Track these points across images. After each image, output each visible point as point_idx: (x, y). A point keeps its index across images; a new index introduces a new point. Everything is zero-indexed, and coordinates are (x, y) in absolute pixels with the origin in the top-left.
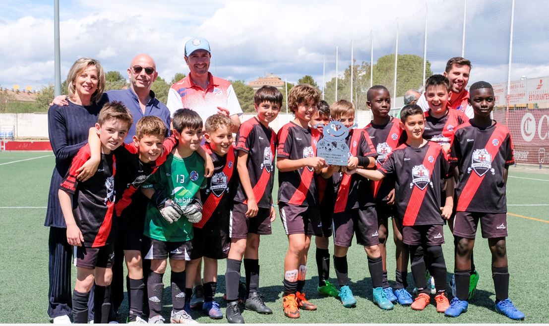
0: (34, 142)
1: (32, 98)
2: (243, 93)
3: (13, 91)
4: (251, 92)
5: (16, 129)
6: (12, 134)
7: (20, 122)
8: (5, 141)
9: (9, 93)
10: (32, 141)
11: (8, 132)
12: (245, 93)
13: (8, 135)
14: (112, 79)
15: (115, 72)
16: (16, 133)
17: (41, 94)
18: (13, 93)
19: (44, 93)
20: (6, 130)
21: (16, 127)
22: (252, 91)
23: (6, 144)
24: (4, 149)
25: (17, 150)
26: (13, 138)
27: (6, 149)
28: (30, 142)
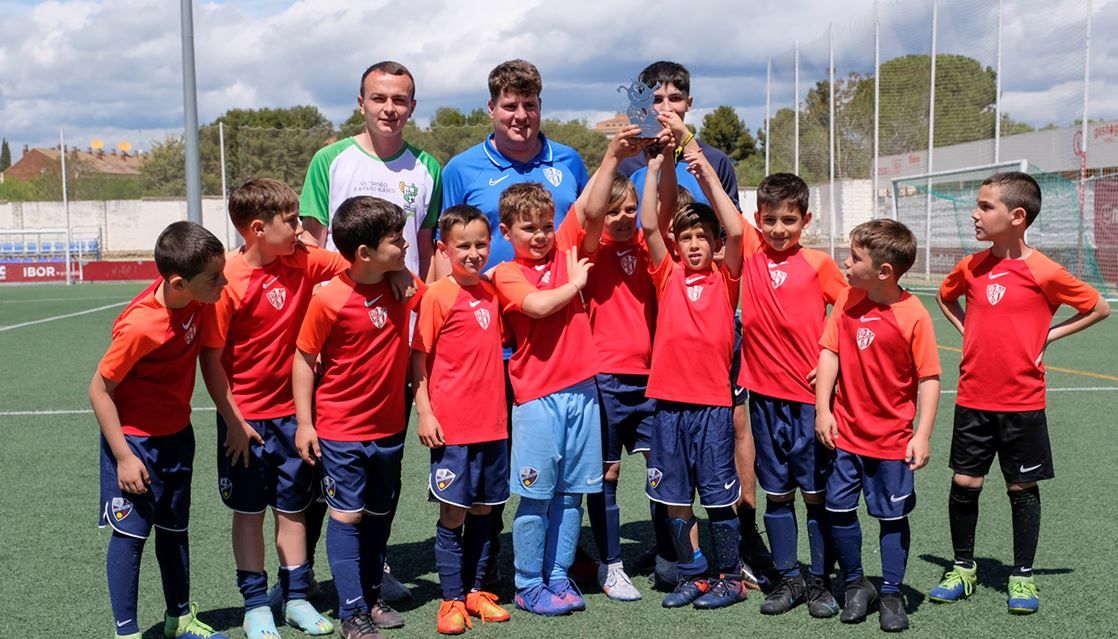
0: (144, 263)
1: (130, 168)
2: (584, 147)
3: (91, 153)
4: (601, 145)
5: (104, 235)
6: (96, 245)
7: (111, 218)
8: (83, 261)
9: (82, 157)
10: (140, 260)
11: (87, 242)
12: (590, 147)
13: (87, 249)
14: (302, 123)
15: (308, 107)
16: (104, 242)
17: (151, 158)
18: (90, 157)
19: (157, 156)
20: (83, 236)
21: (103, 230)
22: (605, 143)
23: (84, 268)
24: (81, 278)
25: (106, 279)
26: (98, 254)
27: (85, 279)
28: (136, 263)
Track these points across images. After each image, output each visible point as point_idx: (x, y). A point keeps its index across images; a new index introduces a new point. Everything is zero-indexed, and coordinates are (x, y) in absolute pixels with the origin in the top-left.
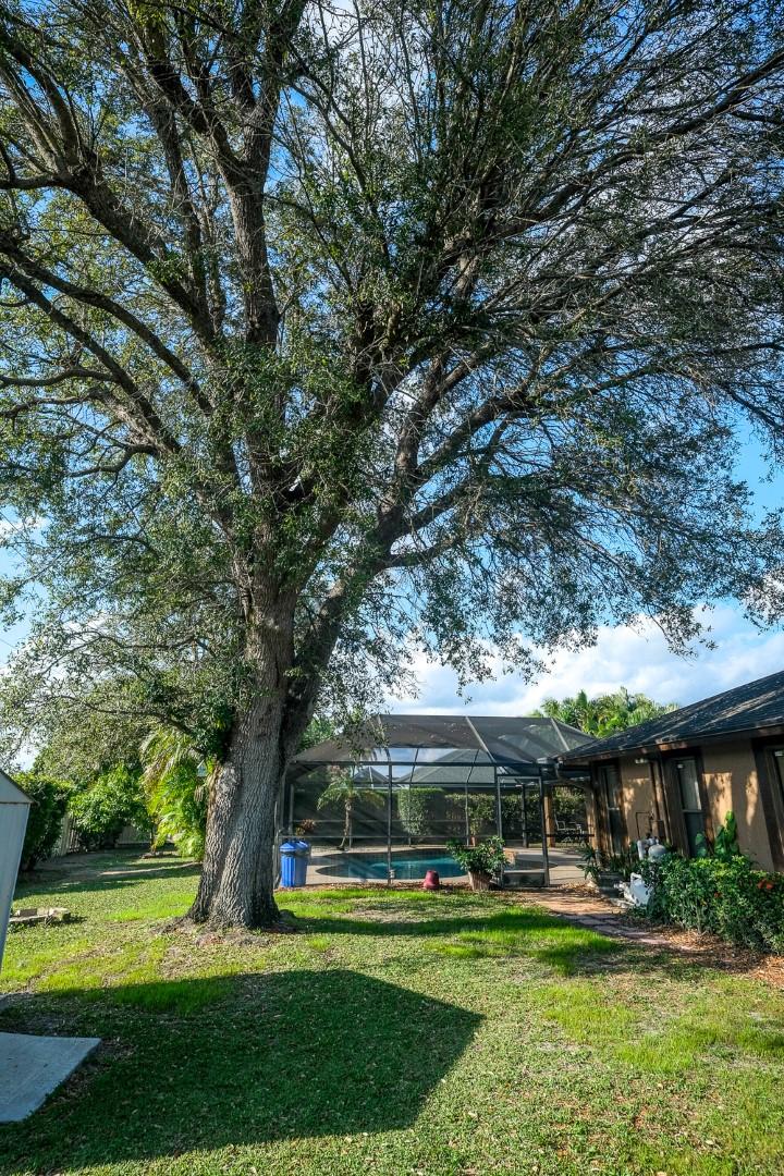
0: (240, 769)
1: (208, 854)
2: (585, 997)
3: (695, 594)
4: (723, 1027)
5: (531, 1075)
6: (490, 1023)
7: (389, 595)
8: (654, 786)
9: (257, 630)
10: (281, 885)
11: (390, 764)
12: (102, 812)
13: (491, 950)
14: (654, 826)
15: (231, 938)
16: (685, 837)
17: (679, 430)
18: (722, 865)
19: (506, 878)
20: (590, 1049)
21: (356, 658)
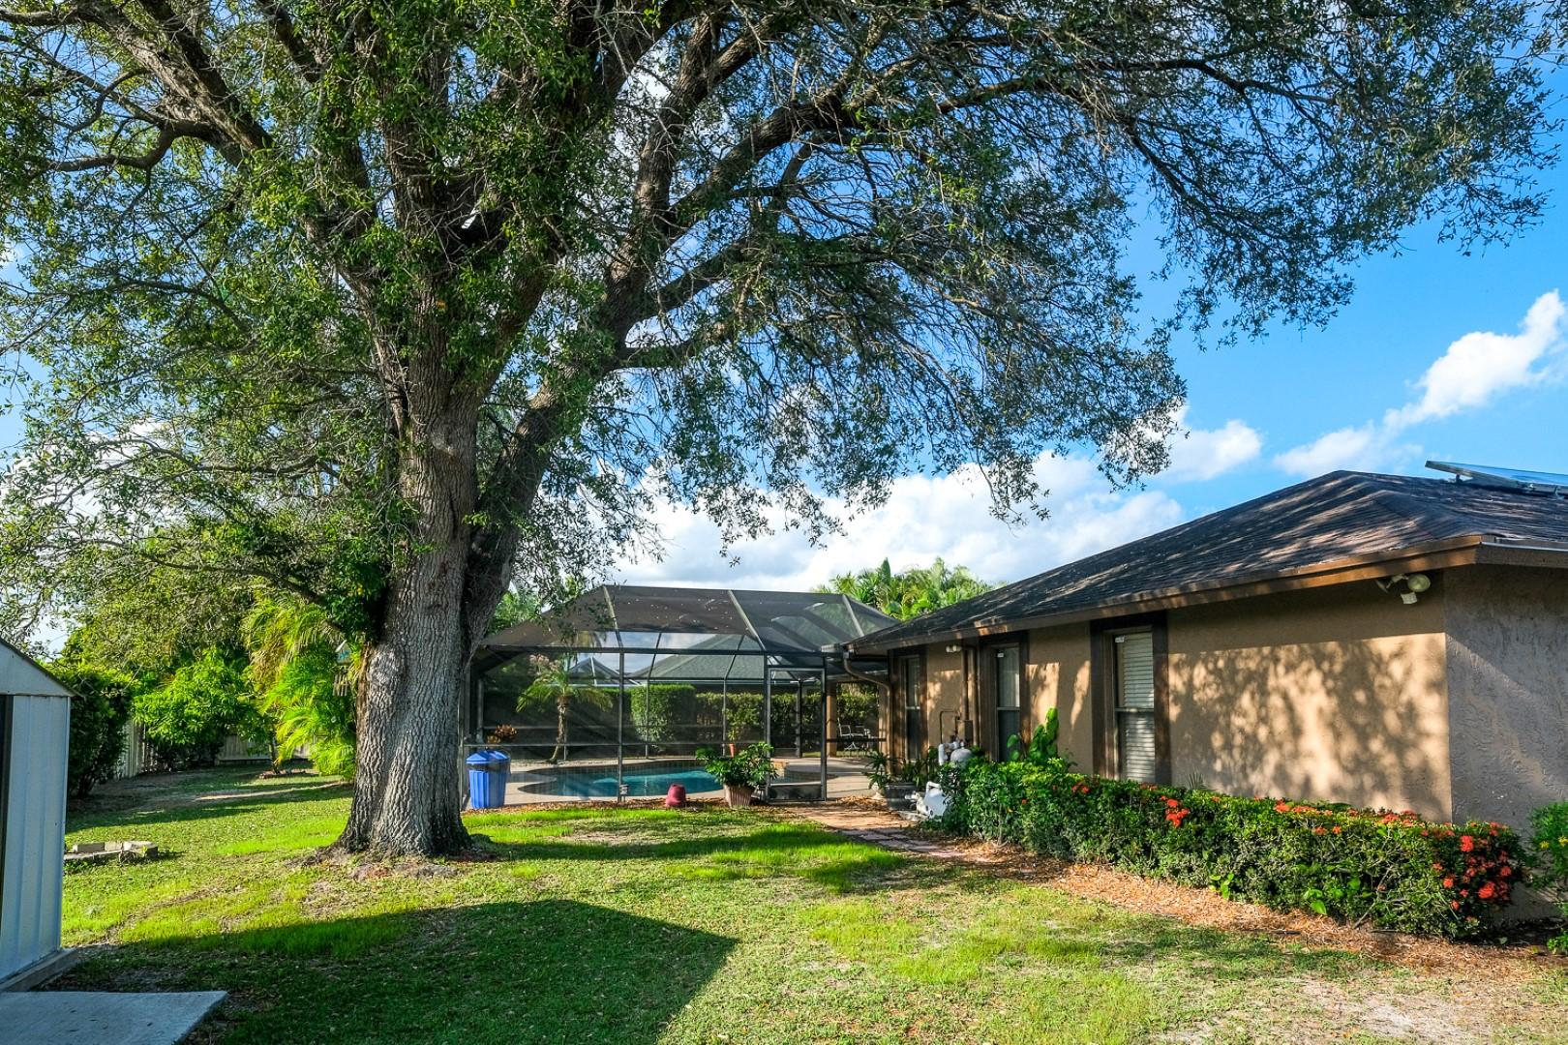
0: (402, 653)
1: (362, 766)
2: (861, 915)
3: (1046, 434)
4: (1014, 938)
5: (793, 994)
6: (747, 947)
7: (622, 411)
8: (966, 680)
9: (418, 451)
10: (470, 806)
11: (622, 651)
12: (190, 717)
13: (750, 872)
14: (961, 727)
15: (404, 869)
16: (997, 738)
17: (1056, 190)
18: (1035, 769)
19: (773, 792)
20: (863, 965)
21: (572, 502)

+ + + +

▶ _EXERCISE INSTRUCTIONS_: Reproduce all of the rows above verbatim, leaving out the picture lines.

▶ _SOLUTION_:
Track these points across images. After each image, output each visible point as point_idx: (x, y). A point keeps its index across images; a new index introduces a new point. Everything is zero-indexed, and coordinates are (x, y) in absolute pixels with the origin in the top-left.
0: (34, 142)
1: (32, 98)
2: (243, 93)
3: (13, 91)
4: (251, 92)
5: (16, 129)
6: (12, 134)
7: (20, 122)
8: (5, 141)
9: (9, 93)
10: (32, 141)
11: (8, 132)
12: (245, 93)
13: (8, 135)
14: (112, 79)
15: (115, 72)
16: (16, 133)
17: (41, 94)
18: (13, 93)
19: (44, 93)
20: (6, 130)
21: (16, 127)
22: (252, 91)
23: (6, 144)
24: (4, 149)
25: (17, 150)
26: (13, 138)
27: (6, 149)
28: (30, 142)
0: (144, 263)
1: (130, 168)
2: (584, 147)
3: (91, 153)
4: (601, 145)
5: (104, 235)
6: (96, 245)
7: (111, 218)
8: (83, 261)
9: (82, 157)
10: (140, 260)
11: (87, 242)
12: (590, 147)
13: (87, 249)
14: (302, 123)
15: (308, 107)
16: (104, 242)
17: (151, 158)
18: (90, 157)
19: (157, 156)
20: (83, 236)
21: (103, 230)
22: (605, 143)
23: (84, 268)
24: (81, 278)
25: (106, 279)
26: (98, 254)
27: (85, 279)
28: (136, 263)
Track these points across images. After each image, output each visible point as point_idx: (x, y). A point keeps its index across images; a new index introduces a new point. Everything is zero-indexed, and coordinates are (x, y) in absolute pixels with the origin in the top-left.
0: (240, 769)
1: (208, 854)
2: (585, 997)
3: (695, 594)
4: (723, 1027)
5: (531, 1075)
6: (490, 1023)
7: (389, 595)
8: (654, 786)
9: (257, 630)
10: (281, 885)
11: (390, 764)
12: (102, 812)
13: (491, 950)
14: (654, 826)
15: (231, 938)
16: (685, 837)
17: (679, 430)
18: (722, 865)
19: (506, 878)
20: (590, 1049)
21: (356, 658)
0: (402, 653)
1: (362, 766)
2: (861, 915)
3: (1046, 434)
4: (1014, 938)
5: (793, 994)
6: (747, 947)
7: (622, 411)
8: (966, 680)
9: (418, 451)
10: (470, 806)
11: (622, 651)
12: (190, 717)
13: (750, 872)
14: (961, 727)
15: (404, 869)
16: (997, 738)
17: (1056, 190)
18: (1035, 769)
19: (773, 792)
20: (863, 965)
21: (572, 502)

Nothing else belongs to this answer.